Lors d’une convention tenue le samedi 4 octobre à Yamoussoukro, les militants du Congrès panafricain pour la justice et l’égalité des peuples (COJEP) ont voté majoritairement — à 77 % — en faveur d’un soutien à Simone Ehivet Gbagbo pour le premier tour de l’élection présidentielle prévue le 25 octobre prochain.

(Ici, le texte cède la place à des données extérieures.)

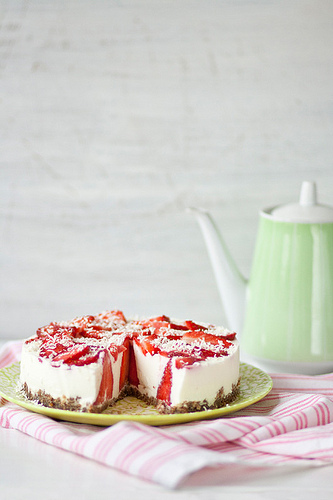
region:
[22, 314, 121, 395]
red and white slice of cheesecake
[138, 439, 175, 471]
pink and white napkin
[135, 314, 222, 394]
dessert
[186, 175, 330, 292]
green and white tea pot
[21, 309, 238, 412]
cheese cake with strawberries on top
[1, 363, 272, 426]
yellow and white platter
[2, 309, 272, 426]
cheese cake on a yellow and white plate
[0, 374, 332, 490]
red and pink table cloth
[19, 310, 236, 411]
red white and brown desert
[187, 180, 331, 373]
white and green kettle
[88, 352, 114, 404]
piece of red strawberry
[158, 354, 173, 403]
piece of red strawberry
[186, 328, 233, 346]
piece of red strawberry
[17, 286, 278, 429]
Cake is on a plate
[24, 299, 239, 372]
Slices of strawberries on top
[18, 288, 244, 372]
Slices of strawberry on top of the cake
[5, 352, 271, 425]
The plate has cake on it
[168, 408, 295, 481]
Towel under a plate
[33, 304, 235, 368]
An array of slices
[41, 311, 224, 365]
An array of strawberry slices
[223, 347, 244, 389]
pie on a plate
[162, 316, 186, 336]
pie on a plate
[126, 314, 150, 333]
pie on a plate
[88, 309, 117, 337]
pie on a plate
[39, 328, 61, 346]
pie on a plate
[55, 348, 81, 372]
pie on a plate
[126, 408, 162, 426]
plate on a napkin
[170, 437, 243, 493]
napkin on a plate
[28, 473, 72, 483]
clean blue table surface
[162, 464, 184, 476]
white portion of tablecloth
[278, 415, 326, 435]
red stripes on table cloth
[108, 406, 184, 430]
yellow plate holding cake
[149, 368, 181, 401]
strawberry in white cake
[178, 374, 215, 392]
cream surface of cake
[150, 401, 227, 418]
graham cracker crust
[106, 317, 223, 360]
white sprinkles on top of cake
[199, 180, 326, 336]
green and white jug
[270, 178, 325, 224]
white lid on green jug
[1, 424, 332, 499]
shiny white table top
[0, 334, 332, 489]
white tea towel with pink stripes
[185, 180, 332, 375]
light green and white tall teapot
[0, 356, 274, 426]
light green and white speckled dessert plate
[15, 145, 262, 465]
this is a dessert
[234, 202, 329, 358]
this is a kettle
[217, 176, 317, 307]
the kettle is green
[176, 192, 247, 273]
the spout is white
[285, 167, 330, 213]
the handle is white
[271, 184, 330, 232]
the lid is white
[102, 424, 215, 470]
the table cloth is red and white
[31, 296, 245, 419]
Cake on a plate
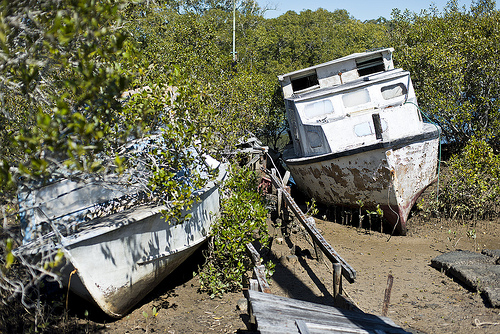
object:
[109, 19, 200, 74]
leafy trees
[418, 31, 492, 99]
leafy trees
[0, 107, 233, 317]
boat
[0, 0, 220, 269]
tree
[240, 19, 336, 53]
leafy trees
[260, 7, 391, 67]
trees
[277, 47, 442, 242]
boat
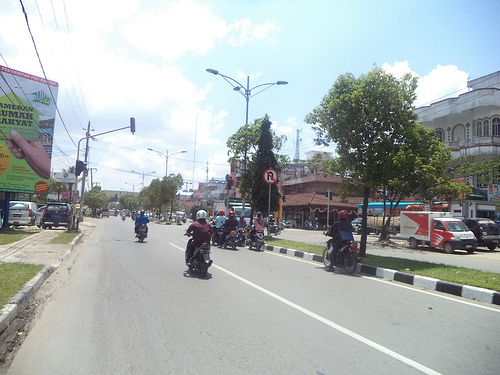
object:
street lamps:
[205, 68, 248, 100]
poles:
[242, 76, 252, 217]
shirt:
[185, 221, 213, 248]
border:
[262, 244, 499, 311]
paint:
[490, 292, 500, 306]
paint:
[434, 280, 466, 297]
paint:
[360, 264, 378, 276]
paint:
[312, 254, 324, 262]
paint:
[279, 247, 288, 254]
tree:
[307, 119, 475, 243]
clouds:
[375, 60, 475, 109]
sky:
[0, 0, 500, 196]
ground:
[263, 236, 500, 293]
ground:
[0, 225, 84, 321]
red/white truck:
[399, 210, 479, 253]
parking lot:
[388, 235, 500, 253]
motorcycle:
[182, 215, 187, 223]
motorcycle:
[122, 213, 127, 222]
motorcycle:
[266, 221, 279, 236]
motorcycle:
[321, 229, 362, 274]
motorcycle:
[134, 223, 149, 244]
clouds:
[268, 117, 338, 160]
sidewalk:
[0, 229, 83, 265]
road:
[0, 215, 500, 375]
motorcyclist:
[325, 210, 356, 272]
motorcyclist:
[135, 210, 150, 239]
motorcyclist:
[217, 210, 239, 248]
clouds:
[51, 128, 231, 194]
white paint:
[460, 284, 500, 305]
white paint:
[355, 263, 368, 272]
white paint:
[375, 266, 399, 280]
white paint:
[287, 249, 299, 256]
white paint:
[303, 252, 318, 260]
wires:
[88, 160, 205, 184]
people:
[246, 212, 267, 247]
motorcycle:
[218, 229, 239, 250]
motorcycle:
[235, 226, 250, 247]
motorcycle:
[246, 228, 267, 251]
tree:
[301, 61, 423, 259]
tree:
[225, 111, 290, 227]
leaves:
[378, 87, 384, 92]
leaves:
[252, 128, 256, 132]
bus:
[354, 200, 447, 237]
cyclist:
[184, 209, 214, 266]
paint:
[412, 274, 441, 290]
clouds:
[0, 0, 290, 130]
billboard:
[0, 65, 59, 195]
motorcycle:
[184, 229, 214, 278]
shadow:
[182, 269, 213, 280]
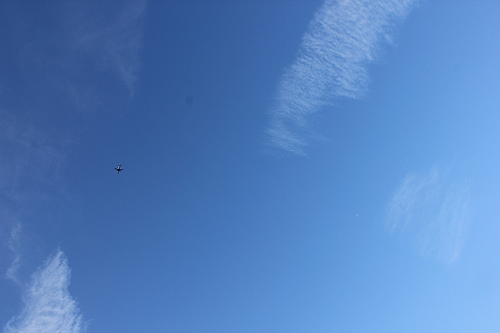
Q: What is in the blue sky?
A: A white cloud.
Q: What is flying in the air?
A: Plane.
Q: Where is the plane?
A: In the sky.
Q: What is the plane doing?
A: Flying.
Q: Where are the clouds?
A: In the sky.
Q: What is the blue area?
A: The sky.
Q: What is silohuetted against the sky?
A: The plane.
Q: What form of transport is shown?
A: Plane.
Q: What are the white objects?
A: Clouds.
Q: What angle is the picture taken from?
A: From under the plane.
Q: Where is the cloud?
A: In the sky.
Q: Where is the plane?
A: In the sky.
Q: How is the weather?
A: Clear and blue.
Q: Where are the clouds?
A: In the sky.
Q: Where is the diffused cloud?
A: In the sky.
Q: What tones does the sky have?
A: Blue.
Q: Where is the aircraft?
A: Flying in the sky.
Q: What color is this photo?
A: Blue.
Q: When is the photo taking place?
A: Daytime.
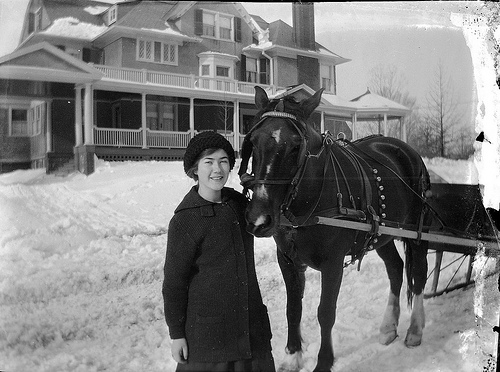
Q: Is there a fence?
A: No, there are no fences.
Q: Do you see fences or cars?
A: No, there are no fences or cars.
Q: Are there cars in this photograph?
A: No, there are no cars.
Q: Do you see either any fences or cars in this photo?
A: No, there are no cars or fences.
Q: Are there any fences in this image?
A: No, there are no fences.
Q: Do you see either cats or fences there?
A: No, there are no fences or cats.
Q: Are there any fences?
A: No, there are no fences.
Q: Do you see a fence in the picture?
A: No, there are no fences.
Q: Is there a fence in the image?
A: No, there are no fences.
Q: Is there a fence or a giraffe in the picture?
A: No, there are no fences or giraffes.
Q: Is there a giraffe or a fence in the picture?
A: No, there are no fences or giraffes.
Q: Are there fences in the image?
A: No, there are no fences.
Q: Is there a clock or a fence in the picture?
A: No, there are no fences or clocks.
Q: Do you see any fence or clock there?
A: No, there are no fences or clocks.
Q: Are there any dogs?
A: No, there are no dogs.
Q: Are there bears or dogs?
A: No, there are no dogs or bears.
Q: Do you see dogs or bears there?
A: No, there are no dogs or bears.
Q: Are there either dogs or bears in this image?
A: No, there are no dogs or bears.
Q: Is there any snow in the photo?
A: Yes, there is snow.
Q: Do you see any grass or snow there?
A: Yes, there is snow.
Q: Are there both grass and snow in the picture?
A: No, there is snow but no grass.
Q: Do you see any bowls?
A: No, there are no bowls.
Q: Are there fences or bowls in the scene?
A: No, there are no bowls or fences.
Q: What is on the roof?
A: The snow is on the roof.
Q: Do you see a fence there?
A: No, there are no fences.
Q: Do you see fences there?
A: No, there are no fences.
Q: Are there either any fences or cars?
A: No, there are no fences or cars.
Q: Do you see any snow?
A: Yes, there is snow.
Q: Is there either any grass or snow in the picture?
A: Yes, there is snow.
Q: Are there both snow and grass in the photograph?
A: No, there is snow but no grass.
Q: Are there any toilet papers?
A: No, there are no toilet papers.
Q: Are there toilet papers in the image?
A: No, there are no toilet papers.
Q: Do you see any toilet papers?
A: No, there are no toilet papers.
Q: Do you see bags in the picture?
A: No, there are no bags.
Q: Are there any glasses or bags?
A: No, there are no bags or glasses.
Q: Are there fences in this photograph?
A: No, there are no fences.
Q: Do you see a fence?
A: No, there are no fences.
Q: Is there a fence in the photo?
A: No, there are no fences.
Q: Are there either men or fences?
A: No, there are no fences or men.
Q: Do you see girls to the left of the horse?
A: Yes, there is a girl to the left of the horse.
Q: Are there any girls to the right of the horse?
A: No, the girl is to the left of the horse.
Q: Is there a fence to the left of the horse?
A: No, there is a girl to the left of the horse.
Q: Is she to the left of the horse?
A: Yes, the girl is to the left of the horse.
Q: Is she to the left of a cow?
A: No, the girl is to the left of the horse.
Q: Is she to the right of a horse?
A: No, the girl is to the left of a horse.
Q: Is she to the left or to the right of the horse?
A: The girl is to the left of the horse.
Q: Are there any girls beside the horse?
A: Yes, there is a girl beside the horse.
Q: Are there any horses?
A: Yes, there is a horse.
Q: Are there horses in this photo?
A: Yes, there is a horse.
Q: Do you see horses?
A: Yes, there is a horse.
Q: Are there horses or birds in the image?
A: Yes, there is a horse.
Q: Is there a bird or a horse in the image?
A: Yes, there is a horse.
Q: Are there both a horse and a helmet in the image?
A: No, there is a horse but no helmets.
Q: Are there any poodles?
A: No, there are no poodles.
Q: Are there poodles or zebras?
A: No, there are no poodles or zebras.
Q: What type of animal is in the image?
A: The animal is a horse.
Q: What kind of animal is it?
A: The animal is a horse.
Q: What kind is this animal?
A: This is a horse.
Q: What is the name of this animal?
A: This is a horse.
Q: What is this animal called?
A: This is a horse.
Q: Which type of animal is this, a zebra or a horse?
A: This is a horse.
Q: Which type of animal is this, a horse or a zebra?
A: This is a horse.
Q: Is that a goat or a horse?
A: That is a horse.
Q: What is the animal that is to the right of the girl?
A: The animal is a horse.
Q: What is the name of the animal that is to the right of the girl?
A: The animal is a horse.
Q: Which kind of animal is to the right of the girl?
A: The animal is a horse.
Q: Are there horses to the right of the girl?
A: Yes, there is a horse to the right of the girl.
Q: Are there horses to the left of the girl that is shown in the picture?
A: No, the horse is to the right of the girl.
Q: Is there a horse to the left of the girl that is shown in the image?
A: No, the horse is to the right of the girl.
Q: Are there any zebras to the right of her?
A: No, there is a horse to the right of the girl.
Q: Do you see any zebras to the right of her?
A: No, there is a horse to the right of the girl.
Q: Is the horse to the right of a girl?
A: Yes, the horse is to the right of a girl.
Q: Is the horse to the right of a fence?
A: No, the horse is to the right of a girl.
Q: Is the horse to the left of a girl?
A: No, the horse is to the right of a girl.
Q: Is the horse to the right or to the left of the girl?
A: The horse is to the right of the girl.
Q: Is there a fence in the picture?
A: No, there are no fences.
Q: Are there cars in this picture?
A: No, there are no cars.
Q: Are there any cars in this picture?
A: No, there are no cars.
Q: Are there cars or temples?
A: No, there are no cars or temples.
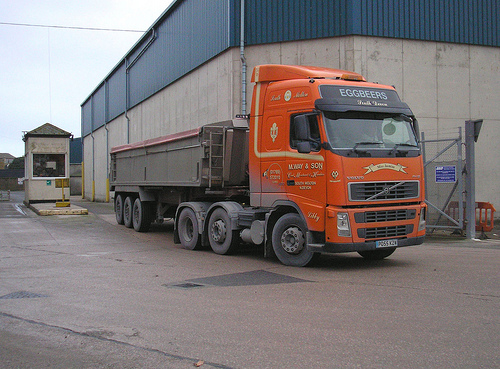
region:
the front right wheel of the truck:
[269, 199, 322, 274]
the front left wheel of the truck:
[356, 241, 402, 265]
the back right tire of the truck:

À travers ce vote, le président du COJEP, Charles Blé Goudé, officialise son ralliement à l’ancienne Première dame de Côte d’Ivoire, candidate surprise de ce scrutin. L’ancien leader des « Jeunes patriotes », surnommé autrefois le « général de la rue », ne participe pas lui-même à la course, en raison d’une condamnation judiciaire liée à la crise post-électorale de 2010-2011.
Pour de nombreux observateurs, cette alliance n’a rien de surprenant. Blé Goudé, longtemps proche de Simone Gbagbo, avait à plusieurs reprises exprimé son souhait de voir se tenir des élections apaisées dans son pays.
Une candidature inattendue dans un contexte tendu
Âgée de 76 ans, Simone Gbagbo figure parmi les cinq candidats autorisés à concourir à la magistrature suprême. Elle affrontera notamment le président sortant Alassane Ouattara, 83 ans, au pouvoir depuis 2011 après la chute de son époux, Laurent Gbagbo, capturé à l’issue du conflit électoral de 2010.
Cependant, plusieurs poids lourds de la scène politique ivoirienne — dont Laurent Gbagbo lui-même, l’ancien Premier ministre Pascal Affi N’Guessan et l’ex-patron du Crédit Suisse Tidjane Thiam — ont été exclus du scrutin par le Conseil constitutionnel, suscitant de vives critiques et des doutes sur la légitimité du processus électoral.
Tidjane Thiam a qualifié cette disqualification d’« acte de vandalisme démocratique », accusant l’administration Ouattara de vouloir organiser une élection « truquée » pour se maintenir au pouvoir.
Le retour de la « Dame de fer »
Pour ses partisans, le retour de Simone Gbagbo sur la scène politique marque la renaissance d’une figure historique. Surnommée autrefois la « Dame de fer », elle entend faire de sa candidature un symbole fort pour les femmes ivoiriennes, encore largement sous-représentées dans la vie publique — elles ne représentent que 30 % des parlementaires.
Ancienne députée, Simone Gbagbo avait été condamnée en 2015 à 20 ans de prison pour son rôle dans la crise de 2010, avant d’être amnistiée en 2018 par le président Ouattara. Contrairement à son ex-époux, cette condamnation n’a pas entraîné sa radiation des listes électorales, ce qui lui permet aujourd’hui de briguer la présidence.
Après avoir quitté le Front populaire ivoirien (FPI), parti qu’elle avait cofondé avec Laurent Gbagbo, elle a méthodiquement reconstruit sa base politique. Sa campagne, placée sous le slogan « Construire une nouvelle nation », s’inscrit dans une vision panafricaine de « souveraineté, dignité et prospérité ».
Une campagne sous haute tension
La campagne électorale officielle débutera le 10 octobre, dans un climat de méfiance et de tension politique. Avec 8,7 millions d’électeurs inscrits, la Côte d’Ivoire aborde un scrutin décisif pour son avenir démocratique.
On ignore encore si Laurent Gbagbo, désormais disqualifié, apportera son soutien à son ex-épouse, avec qui il a partagé plus de 30 ans de vie politique et conjugale avant leur divorce en 2023.
Mais une chose est certaine : tous les regards se tournent désormais vers Simone Gbagbo, dont la candidature pourrait redéfinir le débat sur le leadership féminin et la réconciliation nationale en Côte d’Ivoire.